(What is expected): Find every line in the material below that contains the word "vous" and copy each of those lines. Matches are case-sensitive.

(Given records):
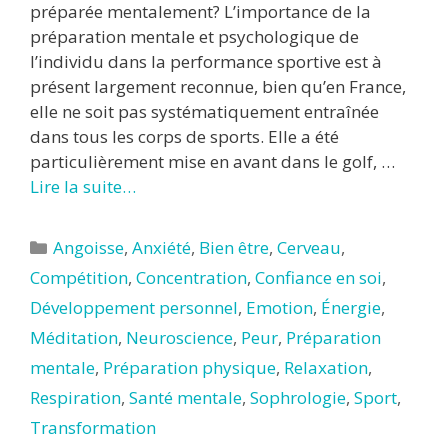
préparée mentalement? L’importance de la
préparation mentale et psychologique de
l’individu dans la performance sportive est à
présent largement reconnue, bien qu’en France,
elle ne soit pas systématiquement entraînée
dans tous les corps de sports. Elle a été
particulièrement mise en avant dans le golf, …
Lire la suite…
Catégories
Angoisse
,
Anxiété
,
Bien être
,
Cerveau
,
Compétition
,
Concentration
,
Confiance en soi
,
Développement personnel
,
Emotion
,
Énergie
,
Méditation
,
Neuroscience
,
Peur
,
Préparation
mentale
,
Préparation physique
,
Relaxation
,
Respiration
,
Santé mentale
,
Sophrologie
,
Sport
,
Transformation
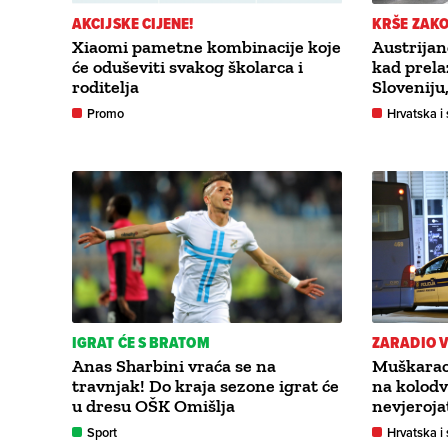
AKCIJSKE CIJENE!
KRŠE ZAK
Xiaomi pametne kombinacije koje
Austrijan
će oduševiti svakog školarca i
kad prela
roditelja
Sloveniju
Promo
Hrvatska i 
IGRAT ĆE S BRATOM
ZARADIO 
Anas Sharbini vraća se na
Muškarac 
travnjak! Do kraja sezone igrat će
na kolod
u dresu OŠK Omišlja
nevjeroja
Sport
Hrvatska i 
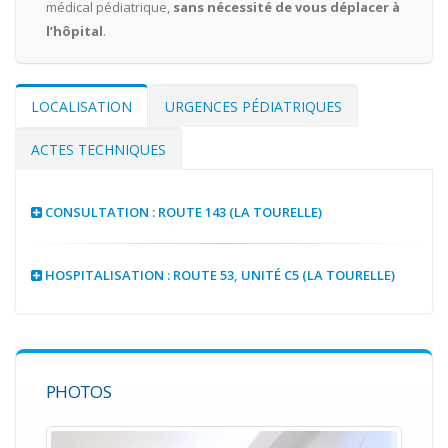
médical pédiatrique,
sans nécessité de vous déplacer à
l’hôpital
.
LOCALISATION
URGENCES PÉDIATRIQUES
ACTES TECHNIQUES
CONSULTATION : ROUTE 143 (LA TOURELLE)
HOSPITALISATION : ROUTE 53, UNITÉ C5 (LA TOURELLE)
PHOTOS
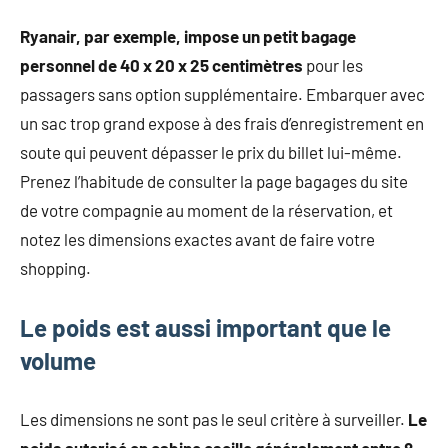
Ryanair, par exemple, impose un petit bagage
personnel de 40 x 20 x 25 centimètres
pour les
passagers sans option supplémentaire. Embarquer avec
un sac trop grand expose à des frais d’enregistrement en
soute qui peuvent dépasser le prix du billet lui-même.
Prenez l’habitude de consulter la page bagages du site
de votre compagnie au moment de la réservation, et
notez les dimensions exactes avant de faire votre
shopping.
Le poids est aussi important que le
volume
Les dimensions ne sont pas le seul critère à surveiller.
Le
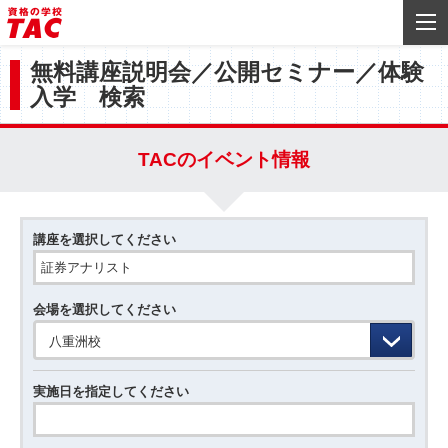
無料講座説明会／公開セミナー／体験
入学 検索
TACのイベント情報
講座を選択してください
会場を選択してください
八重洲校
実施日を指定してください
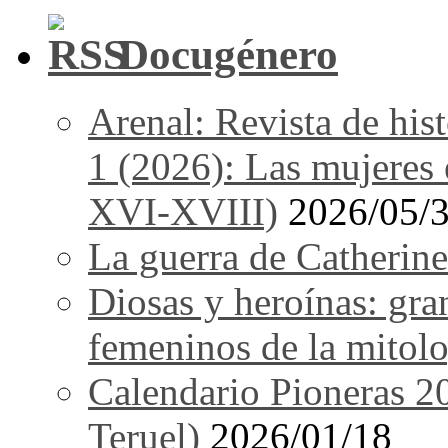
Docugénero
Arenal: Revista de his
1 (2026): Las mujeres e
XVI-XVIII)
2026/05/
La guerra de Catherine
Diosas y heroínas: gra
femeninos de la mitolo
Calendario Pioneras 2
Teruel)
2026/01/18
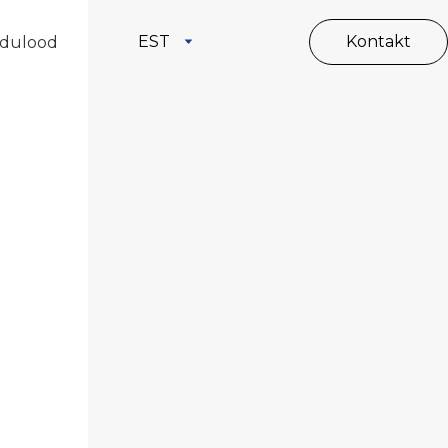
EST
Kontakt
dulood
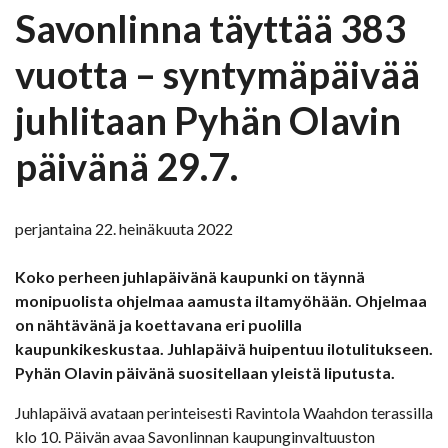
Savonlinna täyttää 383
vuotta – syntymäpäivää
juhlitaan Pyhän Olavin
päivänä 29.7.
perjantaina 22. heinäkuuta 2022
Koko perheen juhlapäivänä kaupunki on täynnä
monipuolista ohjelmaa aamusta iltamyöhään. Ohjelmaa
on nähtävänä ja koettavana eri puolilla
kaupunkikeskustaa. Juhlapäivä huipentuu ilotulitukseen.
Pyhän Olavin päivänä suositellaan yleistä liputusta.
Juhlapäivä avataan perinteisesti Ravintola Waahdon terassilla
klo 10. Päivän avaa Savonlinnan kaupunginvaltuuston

==

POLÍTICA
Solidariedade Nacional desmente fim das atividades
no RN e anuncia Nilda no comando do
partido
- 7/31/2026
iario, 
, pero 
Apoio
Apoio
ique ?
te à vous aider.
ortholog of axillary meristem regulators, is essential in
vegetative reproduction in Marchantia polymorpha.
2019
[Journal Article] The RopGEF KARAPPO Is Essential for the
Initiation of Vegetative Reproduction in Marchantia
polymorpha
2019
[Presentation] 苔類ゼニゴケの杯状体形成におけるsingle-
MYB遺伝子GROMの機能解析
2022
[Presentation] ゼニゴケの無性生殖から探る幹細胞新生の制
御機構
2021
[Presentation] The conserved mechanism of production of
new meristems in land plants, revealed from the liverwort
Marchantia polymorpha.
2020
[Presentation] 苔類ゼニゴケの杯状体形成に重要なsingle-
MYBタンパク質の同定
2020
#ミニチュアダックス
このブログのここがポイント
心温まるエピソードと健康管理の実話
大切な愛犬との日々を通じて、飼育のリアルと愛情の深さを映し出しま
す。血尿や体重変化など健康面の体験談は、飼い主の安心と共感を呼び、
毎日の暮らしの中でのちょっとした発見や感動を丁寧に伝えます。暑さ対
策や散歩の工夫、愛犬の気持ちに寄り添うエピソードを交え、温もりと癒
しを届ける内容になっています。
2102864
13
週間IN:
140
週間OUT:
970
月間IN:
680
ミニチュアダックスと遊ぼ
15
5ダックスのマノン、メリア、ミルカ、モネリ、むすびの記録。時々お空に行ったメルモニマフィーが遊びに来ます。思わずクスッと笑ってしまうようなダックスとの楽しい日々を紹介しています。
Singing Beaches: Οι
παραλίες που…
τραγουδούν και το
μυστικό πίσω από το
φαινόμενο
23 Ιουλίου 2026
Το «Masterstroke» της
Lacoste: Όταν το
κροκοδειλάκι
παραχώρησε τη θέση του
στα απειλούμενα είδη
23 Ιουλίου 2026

(Answer space):
sans nécessité de vous déplacer à
te à vous aider.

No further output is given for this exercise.